Com a decisão, Marcondes teve a suspensão dos direitos políticos pelo prazo de quatro anos e também tem a proibição de contratar com o Poder Público ou receber incentivos fiscais e creditícios, direta ou indiretamente, ainda que por intermédio de pessoa jurídica. O órgão colegiado excluiu a multa civil, uma vez que não foram comprovados danos ao erário.
A ação civil pública foi ajuizada pelo Ministério Público (MP), após questionamentos em torno dos processos seletivos 6/2011 e 8/2011. No primeiro, executado em fevereiro de 2011, foram contratados pedreiros, auxiliares de serviços gerais e motoristas, para o prazo de 90 dias, podendo ser prorrogado pelo mesmo período. No entanto, se estenderam até 31 de dezembro de 2012.
Já a segunda seleção, publicada em setembro de 2011, visava a contratação temporária de motoristas e pedreiros para as Secretarias de Educação e Habitação, sem qualquer situação emergencial para que houvesse a dispensa de concurso público. A Justiça considerou que as contratações foram irregulares, em desrespeito ao que prevê a Constituição Federal.
Posteriormente, o MP teria recebido denúncias de que havia número excessivo de contratados, bem como para funções incompatíveis com os motivos das contratações, que foram para recuperar a cidade das fortes chuvas que ocorreram entre o final de 2010 e início de 2011. Na ocasião, registrou-se os maiores índices pluviométricos dos últimos 20 anos no município.
Os primeiros documentos enviados ao órgão estadual comprovam a contratação de apenas dois servidores para as funções de merendeiros e a mesma quantidade para servidores administrativos. No entanto, passaram-se mais de um ano das fortes chuvas e o Executivo não adotou medidas para solucionar a questão, dando continuidade às admissões irregulares.
Até padeiro
De acordo com o acórdão, o processo seletivo 8/2011 foi realizado para contratação de motoristas e até padeiro para a Secretaria de Educação, em razão de insuficiência de servidores para as funções e ausência de candidatos remanescentes de classificação no processo seletivo 6/2011.
Ex-prefeito afirma que não fez nada irregular
Questionado sobre a decisão do Tribunal de Justiça (TJ), o ex-prefeito Cornélio Cezar Kemp Marcondes (PR) negou que houve irregularidades nas contratações. “Estamos aguardando a publicação do acórdão e analisaremos como será composto o recurso. Com certeza vamos até a última instância, porque tenho absoluta convicção que não fizemos nada irregular e ilegal”, defende-se.
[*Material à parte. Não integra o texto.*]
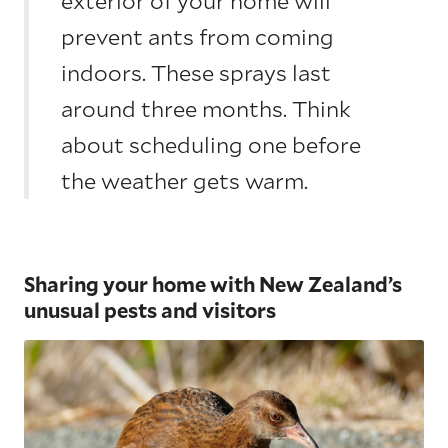
exterior of your home will
prevent ants from coming
indoors. These sprays last
around three months. Think
about scheduling one before
the weather gets warm.
Sharing your home with New Zealand’s
unusual pests and visitors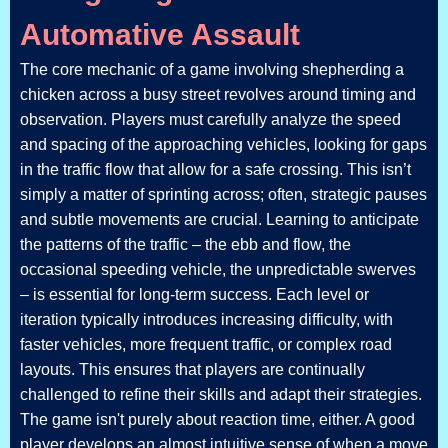
Automative Assault
The core mechanic of a game involving shepherding a
chicken across a busy street revolves around timing and
observation. Players must carefully analyze the speed
and spacing of the approaching vehicles, looking for gaps
in the traffic flow that allow for a safe crossing. This isn’t
simply a matter of sprinting across; often, strategic pauses
and subtle movements are crucial. Learning to anticipate
the patterns of the traffic – the ebb and flow, the
occasional speeding vehicle, the unpredictable swerves
– is essential for long-term success. Each level or
iteration typically introduces increasing difficulty, with
faster vehicles, more frequent traffic, or complex road
layouts. This ensures that players are continually
challenged to refine their skills and adapt their strategies.
The game isn't purely about reaction time, either. A good
player develops an almost intuitive sense of when a move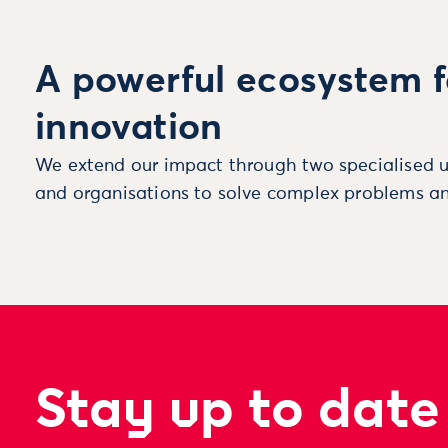
A powerful ecosystem f
innovation
We extend our impact through two specialised u
and organisations to solve complex problems an
Stay up to date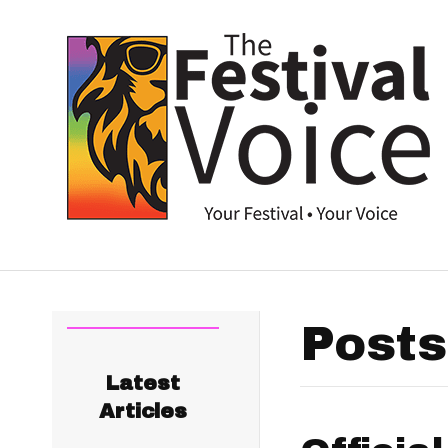
Posts
Latest
Articles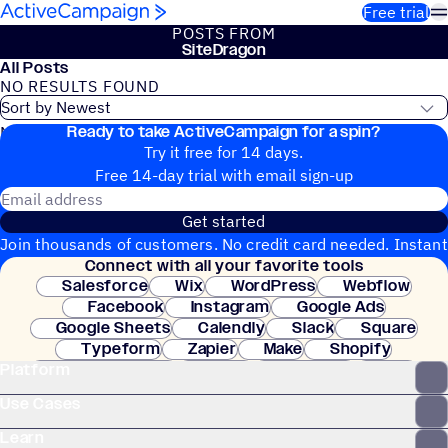
Skip to content
Free trial
POSTS FROM
SiteDragon
All Posts
NO RESULTS FOUND
Ready to take ActiveCampaign for a spin?
No blog posts found
Try it free for 14 days.
Free 14-day trial with email sign-up
Email address
Get started
Join thousands of customers. No credit card needed. Instant
Connect with all your favorite tools
setup.
Salesforce
Wix
WordPress
Webflow
Facebook
Instagram
Google Ads
Google Sheets
Calendly
Slack
Square
Typeform
Zapier
Make
Shopify
Platform
WooCommerce
Stripe
Mindbody
Clay
Use Cases
Learn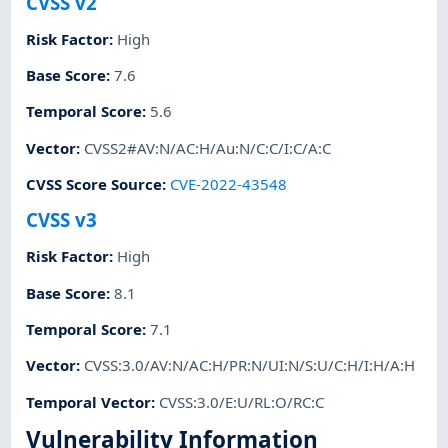
CVSS v2
Risk Factor
:
High
Base Score
:
7.6
Temporal Score
:
5.6
Vector
:
CVSS2#AV:N/AC:H/Au:N/C:C/I:C/A:C
CVSS Score Source
:
CVE-2022-43548
CVSS v3
Risk Factor
:
High
Base Score
:
8.1
Temporal Score
:
7.1
Vector
:
CVSS:3.0/AV:N/AC:H/PR:N/UI:N/S:U/C:H/I:H/A:H
Temporal Vector
:
CVSS:3.0/E:U/RL:O/RC:C
Vulnerability Information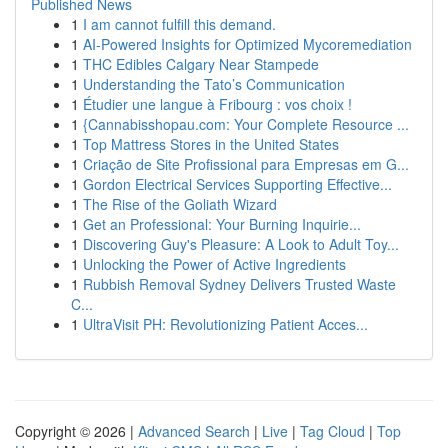
Published News
1
I am cannot fulfill this demand.
1
AI-Powered Insights for Optimized Mycoremediation
1
THC Edibles Calgary Near Stampede
1
Understanding the Tato’s Communication
1
Étudier une langue à Fribourg : vos choix !
1
{Cannabisshopau.com: Your Complete Resource ...
1
Top Mattress Stores in the United States
1
Criação de Site Profissional para Empresas em G...
1
Gordon Electrical Services Supporting Effective...
1
The Rise of the Goliath Wizard
1
Get an Professional: Your Burning Inquirie...
1
Discovering Guy's Pleasure: A Look to Adult Toy...
1
Unlocking the Power of Active Ingredients
1
Rubbish Removal Sydney Delivers Trusted Waste
C...
1
UltraVisit PH: Revolutionizing Patient Acces...
Copyright © 2026 |
Advanced Search
|
Live
|
Tag Cloud
|
Top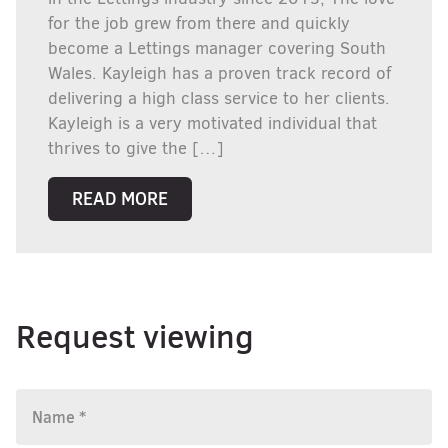
for the job grew from there and quickly
become a Lettings manager covering South
Wales. Kayleigh has a proven track record of
delivering a high class service to her clients.
Kayleigh is a very motivated individual that
thrives to give the […]
READ MORE
Request viewing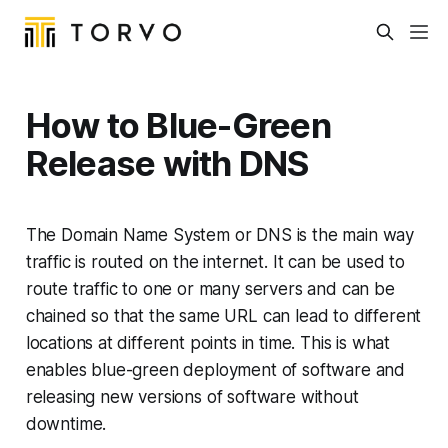
How to Blue-Green
Release with DNS
The Domain Name System or DNS is the main way
traffic is routed on the internet. It can be used to
route traffic to one or many servers and can be
chained so that the same URL can lead to different
locations at different points in time. This is what
enables blue-green deployment of software and
releasing new versions of software without
downtime.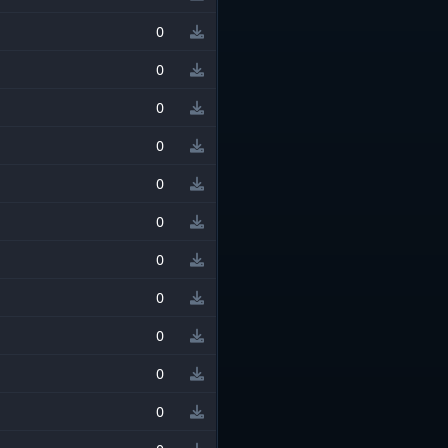
0
0
0
0
0
0
0
0
0
0
0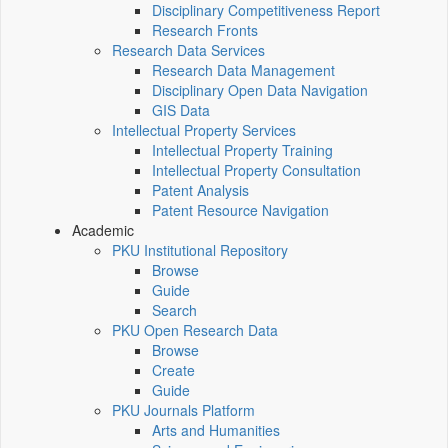
Disciplinary Competitiveness Report
Research Fronts
Research Data Services
Research Data Management
Disciplinary Open Data Navigation
GIS Data
Intellectual Property Services
Intellectual Property Training
Intellectual Property Consultation
Patent Analysis
Patent Resource Navigation
Academic
PKU Institutional Repository
Browse
Guide
Search
PKU Open Research Data
Browse
Create
Guide
PKU Journals Platform
Arts and Humanities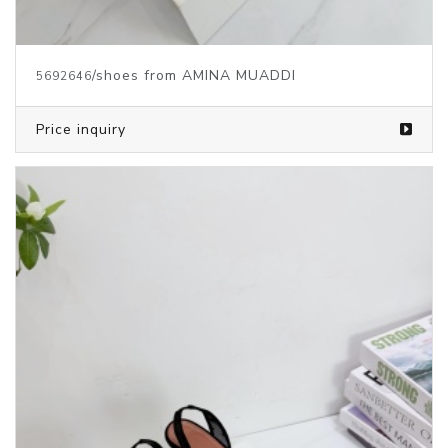
/shoes from AMINA MUADDI
5692646
Price inquiry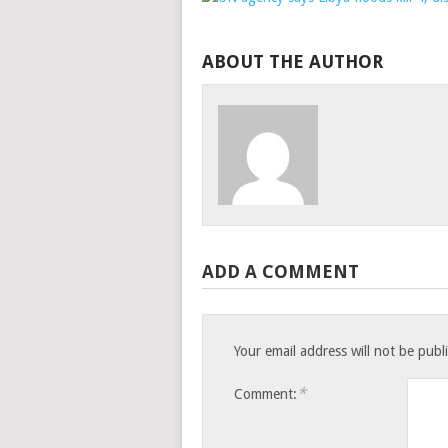
ABOUT THE AUTHOR
ADD A COMMENT
Your email address will not be publ
*
Comment: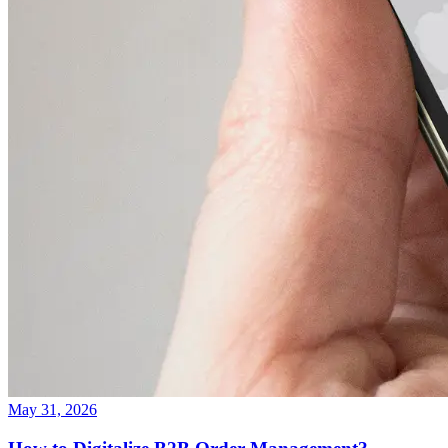
May 31, 2026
Marcondes reforça que já foi revertida parte da decisão judicial, com a exclusão da multa civil. Ele observa ainda que as contratações do primeiro processo seletivo (6/2011) foram consideradas legais pelo Tribunal de Contas do Estado (TCE) de São Paulo. “Não entendemos porque o TJ considerou irregular”, questiona.
Desfalcado
Sobre a admissão de padeiro, o ex-chefe do Executivo alega que foi necessária a contratação para substituir um profissional que estava se aposentando com problemas de saúde. “O município não poderia ficar desfalcado nesse setor”.
“Ao mesmo tempo, iniciamos procedimento para abertura de concurso público em 2012. Só não pudemos convocar os candidatos aprovados porque o concurso foi homologado no período eleitoral, quando não é permitida as convocações”, finalizou Marcondes.